What is expected:
Quote every line below exactly as it reads.

Input material:
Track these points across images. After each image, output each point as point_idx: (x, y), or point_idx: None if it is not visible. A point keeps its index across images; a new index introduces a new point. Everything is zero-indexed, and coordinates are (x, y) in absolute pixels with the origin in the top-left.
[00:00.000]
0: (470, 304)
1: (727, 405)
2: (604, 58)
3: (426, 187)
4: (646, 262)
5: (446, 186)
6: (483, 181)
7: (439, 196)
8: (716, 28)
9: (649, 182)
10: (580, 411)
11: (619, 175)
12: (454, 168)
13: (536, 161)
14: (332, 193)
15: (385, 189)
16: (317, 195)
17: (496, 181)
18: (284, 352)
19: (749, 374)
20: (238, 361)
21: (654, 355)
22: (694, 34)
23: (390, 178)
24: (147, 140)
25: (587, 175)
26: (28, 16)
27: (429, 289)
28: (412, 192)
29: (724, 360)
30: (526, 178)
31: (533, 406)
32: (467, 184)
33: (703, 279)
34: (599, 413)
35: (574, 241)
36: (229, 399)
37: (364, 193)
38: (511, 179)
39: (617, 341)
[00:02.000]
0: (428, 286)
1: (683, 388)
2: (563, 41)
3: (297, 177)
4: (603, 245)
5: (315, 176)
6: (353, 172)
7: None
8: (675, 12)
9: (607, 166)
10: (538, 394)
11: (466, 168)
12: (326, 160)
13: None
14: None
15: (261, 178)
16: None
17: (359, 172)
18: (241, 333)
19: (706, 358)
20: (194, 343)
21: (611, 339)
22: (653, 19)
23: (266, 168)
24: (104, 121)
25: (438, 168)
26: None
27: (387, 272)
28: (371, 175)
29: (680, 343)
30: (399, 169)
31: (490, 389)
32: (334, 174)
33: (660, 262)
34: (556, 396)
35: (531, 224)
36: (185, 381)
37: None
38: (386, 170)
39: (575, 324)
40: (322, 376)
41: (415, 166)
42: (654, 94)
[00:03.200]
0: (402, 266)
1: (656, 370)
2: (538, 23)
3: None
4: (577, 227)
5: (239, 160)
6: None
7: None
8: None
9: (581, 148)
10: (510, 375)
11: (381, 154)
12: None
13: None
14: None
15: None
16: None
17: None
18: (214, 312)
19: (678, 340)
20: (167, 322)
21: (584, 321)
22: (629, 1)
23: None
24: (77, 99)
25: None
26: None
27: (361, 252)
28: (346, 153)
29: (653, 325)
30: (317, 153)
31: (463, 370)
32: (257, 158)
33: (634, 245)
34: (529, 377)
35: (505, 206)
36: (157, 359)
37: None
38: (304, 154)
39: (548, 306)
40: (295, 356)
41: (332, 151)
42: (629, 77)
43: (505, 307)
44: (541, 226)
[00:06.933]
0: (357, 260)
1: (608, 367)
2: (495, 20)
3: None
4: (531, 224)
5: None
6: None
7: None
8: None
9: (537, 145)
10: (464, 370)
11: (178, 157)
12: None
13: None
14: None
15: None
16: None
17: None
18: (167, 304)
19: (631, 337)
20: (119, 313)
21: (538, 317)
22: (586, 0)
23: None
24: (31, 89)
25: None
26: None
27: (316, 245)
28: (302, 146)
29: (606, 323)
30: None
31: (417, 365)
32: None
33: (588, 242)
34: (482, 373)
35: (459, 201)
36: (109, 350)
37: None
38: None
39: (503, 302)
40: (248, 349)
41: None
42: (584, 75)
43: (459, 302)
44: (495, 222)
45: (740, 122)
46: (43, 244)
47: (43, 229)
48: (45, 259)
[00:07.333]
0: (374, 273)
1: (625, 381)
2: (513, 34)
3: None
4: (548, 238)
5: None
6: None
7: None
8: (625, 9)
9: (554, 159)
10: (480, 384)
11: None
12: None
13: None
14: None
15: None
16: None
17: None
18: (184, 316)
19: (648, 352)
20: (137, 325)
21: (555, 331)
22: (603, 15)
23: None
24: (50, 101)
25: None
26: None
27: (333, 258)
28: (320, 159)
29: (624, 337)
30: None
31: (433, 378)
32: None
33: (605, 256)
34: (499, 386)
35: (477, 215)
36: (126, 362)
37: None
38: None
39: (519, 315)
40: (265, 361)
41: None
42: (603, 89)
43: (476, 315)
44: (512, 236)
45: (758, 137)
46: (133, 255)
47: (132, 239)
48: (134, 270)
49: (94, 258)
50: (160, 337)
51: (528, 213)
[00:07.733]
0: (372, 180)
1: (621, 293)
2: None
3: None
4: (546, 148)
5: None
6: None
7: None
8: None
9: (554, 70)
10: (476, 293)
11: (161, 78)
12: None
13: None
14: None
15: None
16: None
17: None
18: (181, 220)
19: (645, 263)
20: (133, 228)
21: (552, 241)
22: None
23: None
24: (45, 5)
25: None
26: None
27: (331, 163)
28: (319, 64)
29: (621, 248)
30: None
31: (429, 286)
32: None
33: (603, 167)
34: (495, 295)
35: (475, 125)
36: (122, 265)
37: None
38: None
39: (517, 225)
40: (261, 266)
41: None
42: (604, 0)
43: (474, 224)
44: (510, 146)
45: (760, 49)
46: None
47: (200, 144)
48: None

Answer space:
Track these points across images. After each image, output each point as point_idx: (x, y), or point_idx: None if it is not visible. A point keeps its index across images; a new index introduces a new point. Everything is zero-indexed, and coordinates are (x, y) in absolute pixels with the origin in the top-left.
[00:00.000]
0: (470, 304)
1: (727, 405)
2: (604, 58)
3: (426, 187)
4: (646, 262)
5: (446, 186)
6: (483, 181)
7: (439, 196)
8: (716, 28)
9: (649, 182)
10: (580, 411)
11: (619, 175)
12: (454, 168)
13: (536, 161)
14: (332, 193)
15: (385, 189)
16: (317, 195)
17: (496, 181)
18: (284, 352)
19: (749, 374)
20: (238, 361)
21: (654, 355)
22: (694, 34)
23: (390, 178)
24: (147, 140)
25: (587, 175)
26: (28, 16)
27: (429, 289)
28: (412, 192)
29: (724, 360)
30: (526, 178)
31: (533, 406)
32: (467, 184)
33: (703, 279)
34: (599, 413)
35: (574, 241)
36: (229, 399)
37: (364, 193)
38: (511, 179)
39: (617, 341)
[00:02.000]
0: (428, 286)
1: (683, 388)
2: (563, 41)
3: (297, 177)
4: (603, 245)
5: (315, 176)
6: (353, 172)
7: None
8: (675, 12)
9: (607, 166)
10: (538, 394)
11: (466, 168)
12: (326, 160)
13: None
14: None
15: (261, 178)
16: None
17: (359, 172)
18: (241, 333)
19: (706, 358)
20: (194, 343)
21: (611, 339)
22: (653, 19)
23: (266, 168)
24: (104, 121)
25: (438, 168)
26: None
27: (387, 272)
28: (371, 175)
29: (680, 343)
30: (399, 169)
31: (490, 389)
32: (334, 174)
33: (660, 262)
34: (556, 396)
35: (531, 224)
36: (185, 381)
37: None
38: (386, 170)
39: (575, 324)
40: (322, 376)
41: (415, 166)
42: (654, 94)
[00:03.200]
0: (402, 266)
1: (656, 370)
2: (538, 23)
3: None
4: (577, 227)
5: (239, 160)
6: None
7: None
8: None
9: (581, 148)
10: (510, 375)
11: (381, 154)
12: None
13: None
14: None
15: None
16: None
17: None
18: (214, 312)
19: (678, 340)
20: (167, 322)
21: (584, 321)
22: (629, 1)
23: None
24: (77, 99)
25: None
26: None
27: (361, 252)
28: (346, 153)
29: (653, 325)
30: (317, 153)
31: (463, 370)
32: (257, 158)
33: (634, 245)
34: (529, 377)
35: (505, 206)
36: (157, 359)
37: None
38: (304, 154)
39: (548, 306)
40: (295, 356)
41: (332, 151)
42: (629, 77)
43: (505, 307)
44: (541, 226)
[00:06.933]
0: (357, 260)
1: (608, 367)
2: (495, 20)
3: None
4: (531, 224)
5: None
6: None
7: None
8: None
9: (537, 145)
10: (464, 370)
11: (178, 157)
12: None
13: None
14: None
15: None
16: None
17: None
18: (167, 304)
19: (631, 337)
20: (119, 313)
21: (538, 317)
22: (586, 0)
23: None
24: (31, 89)
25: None
26: None
27: (316, 245)
28: (302, 146)
29: (606, 323)
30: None
31: (417, 365)
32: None
33: (588, 242)
34: (482, 373)
35: (459, 201)
36: (109, 350)
37: None
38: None
39: (503, 302)
40: (248, 349)
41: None
42: (584, 75)
43: (459, 302)
44: (495, 222)
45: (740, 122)
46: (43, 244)
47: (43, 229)
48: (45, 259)
[00:07.333]
0: (374, 273)
1: (625, 381)
2: (513, 34)
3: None
4: (548, 238)
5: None
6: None
7: None
8: (625, 9)
9: (554, 159)
10: (480, 384)
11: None
12: None
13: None
14: None
15: None
16: None
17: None
18: (184, 316)
19: (648, 352)
20: (137, 325)
21: (555, 331)
22: (603, 15)
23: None
24: (50, 101)
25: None
26: None
27: (333, 258)
28: (320, 159)
29: (624, 337)
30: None
31: (433, 378)
32: None
33: (605, 256)
34: (499, 386)
35: (477, 215)
36: (126, 362)
37: None
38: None
39: (519, 315)
40: (265, 361)
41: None
42: (603, 89)
43: (476, 315)
44: (512, 236)
45: (758, 137)
46: (133, 255)
47: (132, 239)
48: (134, 270)
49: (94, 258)
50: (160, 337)
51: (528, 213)
[00:07.733]
0: (372, 180)
1: (621, 293)
2: None
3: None
4: (546, 148)
5: None
6: None
7: None
8: None
9: (554, 70)
10: (476, 293)
11: (161, 78)
12: None
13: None
14: None
15: None
16: None
17: None
18: (181, 220)
19: (645, 263)
20: (133, 228)
21: (552, 241)
22: None
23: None
24: (45, 5)
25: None
26: None
27: (331, 163)
28: (319, 64)
29: (621, 248)
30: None
31: (429, 286)
32: None
33: (603, 167)
34: (495, 295)
35: (475, 125)
36: (122, 265)
37: None
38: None
39: (517, 225)
40: (261, 266)
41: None
42: (604, 0)
43: (474, 224)
44: (510, 146)
45: (760, 49)
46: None
47: (200, 144)
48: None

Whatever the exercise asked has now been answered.